Elsbeth Grutter-Schutz, a part-time nail technician at Michael Edwards Day Spa and Salon in Villa Park, Calif., is getting the chance to see the world and share valuable information with diverse cultures. As a globetrotting educator for Orly International and Develop 10 she is able to stay up to date with what’s going on in the worldwide nail care industry.
Her secret to success overseas begins with “having the ability to deal with different cultures and understand their way of thinking,” she says. “For example, selling strategies for salon owners and nail technicians in some countries may differ from those in the U.S. I’ve found that a low-key sales pitch using persuasion — not pressure, works best.”

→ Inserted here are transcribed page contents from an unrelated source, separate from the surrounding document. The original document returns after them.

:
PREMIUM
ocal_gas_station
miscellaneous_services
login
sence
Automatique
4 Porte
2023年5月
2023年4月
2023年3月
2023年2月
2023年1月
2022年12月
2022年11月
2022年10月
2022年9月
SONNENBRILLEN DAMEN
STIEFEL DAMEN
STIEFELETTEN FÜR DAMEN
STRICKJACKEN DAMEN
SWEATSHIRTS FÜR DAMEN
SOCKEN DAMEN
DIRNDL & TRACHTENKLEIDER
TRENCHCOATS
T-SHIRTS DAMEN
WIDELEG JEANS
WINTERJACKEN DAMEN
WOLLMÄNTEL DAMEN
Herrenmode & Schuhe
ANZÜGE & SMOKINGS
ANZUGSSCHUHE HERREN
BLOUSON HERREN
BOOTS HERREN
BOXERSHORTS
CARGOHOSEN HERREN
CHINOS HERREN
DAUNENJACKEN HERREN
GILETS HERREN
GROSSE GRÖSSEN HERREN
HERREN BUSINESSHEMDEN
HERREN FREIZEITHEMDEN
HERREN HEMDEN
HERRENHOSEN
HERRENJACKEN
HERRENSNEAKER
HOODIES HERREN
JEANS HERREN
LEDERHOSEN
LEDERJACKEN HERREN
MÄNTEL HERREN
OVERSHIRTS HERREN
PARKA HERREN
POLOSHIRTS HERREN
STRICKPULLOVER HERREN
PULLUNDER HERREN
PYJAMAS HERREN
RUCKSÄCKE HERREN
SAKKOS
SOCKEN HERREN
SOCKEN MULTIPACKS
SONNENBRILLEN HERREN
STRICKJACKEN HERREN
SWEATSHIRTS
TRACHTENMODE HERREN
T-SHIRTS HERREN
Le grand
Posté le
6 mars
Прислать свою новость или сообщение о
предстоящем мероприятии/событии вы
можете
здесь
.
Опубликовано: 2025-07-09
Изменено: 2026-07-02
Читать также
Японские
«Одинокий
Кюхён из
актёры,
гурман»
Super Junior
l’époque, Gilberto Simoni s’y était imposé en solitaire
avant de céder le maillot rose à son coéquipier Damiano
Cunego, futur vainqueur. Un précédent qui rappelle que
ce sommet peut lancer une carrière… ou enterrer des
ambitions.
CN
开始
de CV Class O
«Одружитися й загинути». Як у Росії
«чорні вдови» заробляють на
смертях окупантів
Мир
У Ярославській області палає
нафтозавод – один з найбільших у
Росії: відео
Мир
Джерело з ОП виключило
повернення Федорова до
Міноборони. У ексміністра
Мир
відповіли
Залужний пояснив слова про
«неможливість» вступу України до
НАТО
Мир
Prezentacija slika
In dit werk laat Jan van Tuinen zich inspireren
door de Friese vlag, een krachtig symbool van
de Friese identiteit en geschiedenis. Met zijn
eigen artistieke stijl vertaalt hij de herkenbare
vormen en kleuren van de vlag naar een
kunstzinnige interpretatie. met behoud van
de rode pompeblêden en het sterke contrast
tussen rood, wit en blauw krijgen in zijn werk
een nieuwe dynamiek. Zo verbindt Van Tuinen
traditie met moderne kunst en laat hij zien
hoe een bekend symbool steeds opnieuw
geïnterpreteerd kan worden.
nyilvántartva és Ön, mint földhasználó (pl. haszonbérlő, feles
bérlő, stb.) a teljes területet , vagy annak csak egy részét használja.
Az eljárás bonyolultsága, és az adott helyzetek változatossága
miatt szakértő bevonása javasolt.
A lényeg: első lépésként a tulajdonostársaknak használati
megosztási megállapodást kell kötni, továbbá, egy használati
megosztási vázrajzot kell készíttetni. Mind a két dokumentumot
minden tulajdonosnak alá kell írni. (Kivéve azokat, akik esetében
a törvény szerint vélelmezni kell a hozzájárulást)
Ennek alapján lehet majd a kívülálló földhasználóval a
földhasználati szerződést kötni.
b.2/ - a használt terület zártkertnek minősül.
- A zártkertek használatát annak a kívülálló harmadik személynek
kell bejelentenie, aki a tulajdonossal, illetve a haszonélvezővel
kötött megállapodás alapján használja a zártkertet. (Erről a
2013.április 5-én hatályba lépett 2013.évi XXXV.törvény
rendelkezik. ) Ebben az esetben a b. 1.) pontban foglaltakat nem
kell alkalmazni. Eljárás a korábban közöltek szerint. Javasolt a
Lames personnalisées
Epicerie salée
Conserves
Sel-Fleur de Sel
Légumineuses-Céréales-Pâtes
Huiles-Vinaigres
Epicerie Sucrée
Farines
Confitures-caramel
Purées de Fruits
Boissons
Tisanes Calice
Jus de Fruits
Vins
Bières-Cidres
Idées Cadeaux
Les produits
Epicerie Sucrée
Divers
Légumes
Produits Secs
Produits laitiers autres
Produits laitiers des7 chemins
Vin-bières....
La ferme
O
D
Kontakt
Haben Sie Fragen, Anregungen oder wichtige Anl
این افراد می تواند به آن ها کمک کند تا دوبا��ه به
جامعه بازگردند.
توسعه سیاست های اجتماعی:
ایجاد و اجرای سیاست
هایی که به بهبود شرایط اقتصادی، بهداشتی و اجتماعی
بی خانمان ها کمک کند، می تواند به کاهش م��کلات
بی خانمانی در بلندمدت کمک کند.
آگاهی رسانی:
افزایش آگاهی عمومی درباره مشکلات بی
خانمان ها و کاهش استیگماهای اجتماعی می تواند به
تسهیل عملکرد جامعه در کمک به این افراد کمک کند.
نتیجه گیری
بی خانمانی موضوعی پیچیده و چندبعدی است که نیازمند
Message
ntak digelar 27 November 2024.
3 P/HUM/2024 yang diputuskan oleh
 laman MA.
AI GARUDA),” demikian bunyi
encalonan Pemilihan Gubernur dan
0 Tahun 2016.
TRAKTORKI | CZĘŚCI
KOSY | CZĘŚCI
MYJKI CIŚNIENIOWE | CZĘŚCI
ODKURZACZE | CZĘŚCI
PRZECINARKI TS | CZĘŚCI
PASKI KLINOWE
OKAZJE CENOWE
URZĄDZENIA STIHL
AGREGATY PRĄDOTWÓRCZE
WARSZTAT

During her most recent overseas trip to a conference on nail, hair, and skin care in the Dominican Republic, Grutter-Schutz found a tremendous hunger for knowledge and education among nail technicians there. She says, “Natural nail care is really starting to grow in the; Dominican Republic. I think it’s because natural nail care products have greatly improved.”
Grutter-Schutz believes that natural nails are the focus of the international nail industry partly because they are much more affordable for clients. In her homeland of Switzerland, Grutter-Schutz says the price for a full set of acrylic nails ranges from the U.S. equivalent of $100-$200, depending on the area, while a natural nail manicure costs $25-$30. “Right now, there is not enough competition to lower the prices,” she says.
Prices for artificial nails are also very high in Japan, says Grutter-Schutz, who has traveled there seven times as an educator. She has seen the growth in natural nails there too. She has also traveled to Israel, where she says there is a tremendous demand for natural nail care products, noting that Israeli women expend a great deal of effort on their beauty, especially for their face and hands.
Next on her agenda are visits to Finland and Russia. In the meantime, she keeps busy doing nails and tending to her hobbies — cartoon drawing and oil portrait painting. Her passion for art led her to a part-time job at Disneyland last summer painting portraits in New Orleans Square.
Her next portrait model? “President Clinton,” she says with a laugh. But until her work of art hangs in the White House, Grutter-Schutz’s goal as a nail technician is to continue delivering quality work in everything she does.